Working data -
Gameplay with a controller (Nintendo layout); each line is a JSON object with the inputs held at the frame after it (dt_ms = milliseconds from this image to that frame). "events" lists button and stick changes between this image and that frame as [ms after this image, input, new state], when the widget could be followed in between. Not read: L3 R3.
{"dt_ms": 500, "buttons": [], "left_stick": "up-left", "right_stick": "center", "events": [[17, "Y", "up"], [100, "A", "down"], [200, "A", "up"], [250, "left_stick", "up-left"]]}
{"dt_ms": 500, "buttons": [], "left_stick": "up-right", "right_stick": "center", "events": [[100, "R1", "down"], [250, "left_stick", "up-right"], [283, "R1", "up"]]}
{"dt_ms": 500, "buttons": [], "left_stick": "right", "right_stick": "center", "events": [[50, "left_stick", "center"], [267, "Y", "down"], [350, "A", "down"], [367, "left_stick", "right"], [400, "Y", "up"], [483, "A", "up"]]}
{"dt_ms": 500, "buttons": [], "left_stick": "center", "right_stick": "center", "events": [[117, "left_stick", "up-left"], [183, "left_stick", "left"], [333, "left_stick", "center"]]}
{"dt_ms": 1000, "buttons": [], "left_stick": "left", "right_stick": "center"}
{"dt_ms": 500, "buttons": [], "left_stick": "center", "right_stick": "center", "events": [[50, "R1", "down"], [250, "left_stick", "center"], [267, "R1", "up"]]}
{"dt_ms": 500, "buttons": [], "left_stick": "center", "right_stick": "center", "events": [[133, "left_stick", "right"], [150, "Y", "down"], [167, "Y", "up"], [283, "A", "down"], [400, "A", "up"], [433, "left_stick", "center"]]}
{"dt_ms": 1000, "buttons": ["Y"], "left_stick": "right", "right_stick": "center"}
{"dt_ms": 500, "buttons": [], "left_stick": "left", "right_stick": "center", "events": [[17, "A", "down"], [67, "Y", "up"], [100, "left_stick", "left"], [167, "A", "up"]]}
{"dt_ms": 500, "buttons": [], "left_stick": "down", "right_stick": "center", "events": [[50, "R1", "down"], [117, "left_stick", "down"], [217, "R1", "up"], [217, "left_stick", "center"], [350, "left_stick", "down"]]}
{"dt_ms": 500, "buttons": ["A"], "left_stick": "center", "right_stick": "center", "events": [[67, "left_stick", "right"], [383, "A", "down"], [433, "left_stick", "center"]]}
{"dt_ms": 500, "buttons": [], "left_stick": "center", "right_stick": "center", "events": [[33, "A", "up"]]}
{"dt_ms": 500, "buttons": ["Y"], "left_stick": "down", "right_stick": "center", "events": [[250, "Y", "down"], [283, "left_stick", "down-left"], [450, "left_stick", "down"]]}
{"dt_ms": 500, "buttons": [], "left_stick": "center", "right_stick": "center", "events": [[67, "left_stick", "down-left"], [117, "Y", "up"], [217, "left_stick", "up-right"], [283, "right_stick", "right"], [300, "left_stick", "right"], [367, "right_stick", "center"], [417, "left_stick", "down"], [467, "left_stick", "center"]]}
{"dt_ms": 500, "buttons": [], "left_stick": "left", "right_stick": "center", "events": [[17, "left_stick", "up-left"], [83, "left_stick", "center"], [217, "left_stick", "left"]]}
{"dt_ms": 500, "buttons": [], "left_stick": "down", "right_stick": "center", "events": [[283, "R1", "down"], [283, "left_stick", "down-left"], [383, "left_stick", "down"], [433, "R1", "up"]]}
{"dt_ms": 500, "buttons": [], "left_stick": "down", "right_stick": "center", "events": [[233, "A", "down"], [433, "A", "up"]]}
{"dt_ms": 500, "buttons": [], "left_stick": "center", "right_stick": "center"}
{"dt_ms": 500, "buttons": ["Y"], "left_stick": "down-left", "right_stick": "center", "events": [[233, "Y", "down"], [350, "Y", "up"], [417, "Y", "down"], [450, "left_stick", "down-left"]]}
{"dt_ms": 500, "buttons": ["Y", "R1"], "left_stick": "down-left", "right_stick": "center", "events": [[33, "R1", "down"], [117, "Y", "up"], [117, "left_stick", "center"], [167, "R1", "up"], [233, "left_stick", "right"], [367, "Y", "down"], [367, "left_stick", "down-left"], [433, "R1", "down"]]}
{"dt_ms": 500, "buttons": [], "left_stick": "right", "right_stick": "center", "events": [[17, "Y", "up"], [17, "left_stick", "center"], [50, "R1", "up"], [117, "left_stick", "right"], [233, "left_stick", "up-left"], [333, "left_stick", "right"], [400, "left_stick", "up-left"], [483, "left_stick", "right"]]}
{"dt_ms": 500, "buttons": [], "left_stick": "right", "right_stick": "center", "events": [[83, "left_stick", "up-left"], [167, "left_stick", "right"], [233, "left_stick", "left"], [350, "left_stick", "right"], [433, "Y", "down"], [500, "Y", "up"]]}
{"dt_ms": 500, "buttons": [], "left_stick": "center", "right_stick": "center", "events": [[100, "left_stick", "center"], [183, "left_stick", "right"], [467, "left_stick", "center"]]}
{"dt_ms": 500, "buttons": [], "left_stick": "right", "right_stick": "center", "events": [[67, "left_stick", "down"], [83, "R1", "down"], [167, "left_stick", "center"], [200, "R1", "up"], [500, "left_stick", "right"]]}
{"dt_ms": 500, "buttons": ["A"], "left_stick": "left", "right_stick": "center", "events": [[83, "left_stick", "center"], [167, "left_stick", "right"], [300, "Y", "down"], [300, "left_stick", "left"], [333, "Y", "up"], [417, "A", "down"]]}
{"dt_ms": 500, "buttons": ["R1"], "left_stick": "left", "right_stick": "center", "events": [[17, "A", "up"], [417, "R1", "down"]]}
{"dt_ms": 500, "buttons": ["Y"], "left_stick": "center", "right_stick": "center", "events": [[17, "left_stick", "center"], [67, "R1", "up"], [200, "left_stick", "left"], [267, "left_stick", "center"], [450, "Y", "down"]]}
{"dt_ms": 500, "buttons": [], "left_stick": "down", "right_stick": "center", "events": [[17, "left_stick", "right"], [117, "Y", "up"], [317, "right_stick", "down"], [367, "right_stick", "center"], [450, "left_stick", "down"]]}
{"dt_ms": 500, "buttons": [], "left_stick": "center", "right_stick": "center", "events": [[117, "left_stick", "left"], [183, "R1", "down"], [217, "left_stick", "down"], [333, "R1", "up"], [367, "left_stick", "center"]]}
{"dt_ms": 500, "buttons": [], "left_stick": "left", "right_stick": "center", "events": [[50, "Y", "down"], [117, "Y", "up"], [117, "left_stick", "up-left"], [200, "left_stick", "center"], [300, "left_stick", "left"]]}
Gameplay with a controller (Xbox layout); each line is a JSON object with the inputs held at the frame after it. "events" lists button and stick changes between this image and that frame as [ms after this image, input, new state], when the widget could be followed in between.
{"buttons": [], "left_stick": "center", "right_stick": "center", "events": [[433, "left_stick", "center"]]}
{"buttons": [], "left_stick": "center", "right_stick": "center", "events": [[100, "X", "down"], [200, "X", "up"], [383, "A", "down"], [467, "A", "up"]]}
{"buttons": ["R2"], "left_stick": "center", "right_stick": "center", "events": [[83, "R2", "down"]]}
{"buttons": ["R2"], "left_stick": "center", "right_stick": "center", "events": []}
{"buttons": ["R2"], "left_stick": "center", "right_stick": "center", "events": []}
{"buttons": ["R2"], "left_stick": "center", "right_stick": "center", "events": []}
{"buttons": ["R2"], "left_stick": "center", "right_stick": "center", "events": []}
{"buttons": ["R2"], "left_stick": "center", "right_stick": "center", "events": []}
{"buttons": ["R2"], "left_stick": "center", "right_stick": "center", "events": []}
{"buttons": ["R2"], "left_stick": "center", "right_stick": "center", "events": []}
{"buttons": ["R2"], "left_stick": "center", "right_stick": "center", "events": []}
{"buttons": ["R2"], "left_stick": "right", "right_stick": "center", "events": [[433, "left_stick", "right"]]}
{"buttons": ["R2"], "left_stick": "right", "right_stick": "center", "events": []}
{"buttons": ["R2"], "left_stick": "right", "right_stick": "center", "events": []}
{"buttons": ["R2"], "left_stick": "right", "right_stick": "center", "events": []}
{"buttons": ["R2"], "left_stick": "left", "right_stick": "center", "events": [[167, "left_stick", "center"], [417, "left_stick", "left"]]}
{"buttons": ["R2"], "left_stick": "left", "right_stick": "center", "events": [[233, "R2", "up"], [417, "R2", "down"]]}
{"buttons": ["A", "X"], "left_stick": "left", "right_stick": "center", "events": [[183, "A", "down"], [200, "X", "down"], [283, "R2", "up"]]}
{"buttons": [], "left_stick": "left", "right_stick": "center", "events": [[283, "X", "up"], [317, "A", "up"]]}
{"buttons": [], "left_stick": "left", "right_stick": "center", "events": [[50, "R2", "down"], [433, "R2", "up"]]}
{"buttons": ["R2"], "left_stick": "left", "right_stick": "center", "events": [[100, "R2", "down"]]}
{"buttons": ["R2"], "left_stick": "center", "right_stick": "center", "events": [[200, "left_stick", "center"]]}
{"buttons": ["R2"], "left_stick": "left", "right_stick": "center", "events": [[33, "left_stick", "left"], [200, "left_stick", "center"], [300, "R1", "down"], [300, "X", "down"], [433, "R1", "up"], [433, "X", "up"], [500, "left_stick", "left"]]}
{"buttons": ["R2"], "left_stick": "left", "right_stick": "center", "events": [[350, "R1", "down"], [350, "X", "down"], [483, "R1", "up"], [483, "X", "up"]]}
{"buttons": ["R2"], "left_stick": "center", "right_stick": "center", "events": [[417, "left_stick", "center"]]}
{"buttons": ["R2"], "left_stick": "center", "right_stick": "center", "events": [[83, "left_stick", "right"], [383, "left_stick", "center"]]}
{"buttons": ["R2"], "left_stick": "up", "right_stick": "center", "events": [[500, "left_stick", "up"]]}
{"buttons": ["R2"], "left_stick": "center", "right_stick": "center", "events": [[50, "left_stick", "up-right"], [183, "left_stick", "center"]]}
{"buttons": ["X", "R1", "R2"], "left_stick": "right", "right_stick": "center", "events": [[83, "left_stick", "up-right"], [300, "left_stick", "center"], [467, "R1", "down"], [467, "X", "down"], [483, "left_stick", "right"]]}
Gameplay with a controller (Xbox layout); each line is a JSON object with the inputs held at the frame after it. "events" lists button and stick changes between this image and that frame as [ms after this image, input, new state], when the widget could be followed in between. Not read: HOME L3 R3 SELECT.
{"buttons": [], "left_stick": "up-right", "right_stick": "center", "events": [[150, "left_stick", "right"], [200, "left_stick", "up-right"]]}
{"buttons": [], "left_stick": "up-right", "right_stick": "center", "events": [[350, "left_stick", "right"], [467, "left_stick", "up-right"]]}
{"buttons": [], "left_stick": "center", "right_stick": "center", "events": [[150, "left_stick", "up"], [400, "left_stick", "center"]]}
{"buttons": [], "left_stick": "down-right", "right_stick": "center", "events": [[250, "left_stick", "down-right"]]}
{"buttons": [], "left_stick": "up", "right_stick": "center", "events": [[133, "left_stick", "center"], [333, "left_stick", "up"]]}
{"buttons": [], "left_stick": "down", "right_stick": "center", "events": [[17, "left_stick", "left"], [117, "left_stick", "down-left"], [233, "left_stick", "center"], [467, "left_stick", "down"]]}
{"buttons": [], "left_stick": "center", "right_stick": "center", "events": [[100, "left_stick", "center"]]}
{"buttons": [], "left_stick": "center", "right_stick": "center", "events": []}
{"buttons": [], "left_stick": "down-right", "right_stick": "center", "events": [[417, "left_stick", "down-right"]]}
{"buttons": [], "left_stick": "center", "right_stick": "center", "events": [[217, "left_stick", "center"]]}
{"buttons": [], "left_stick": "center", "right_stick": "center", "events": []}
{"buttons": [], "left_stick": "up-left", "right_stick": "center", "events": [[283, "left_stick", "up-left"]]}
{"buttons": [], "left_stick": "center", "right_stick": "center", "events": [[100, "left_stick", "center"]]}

Task details - The reply should be nothing but the number of lines in the listing above that include "when".

Answer for this exercise - 3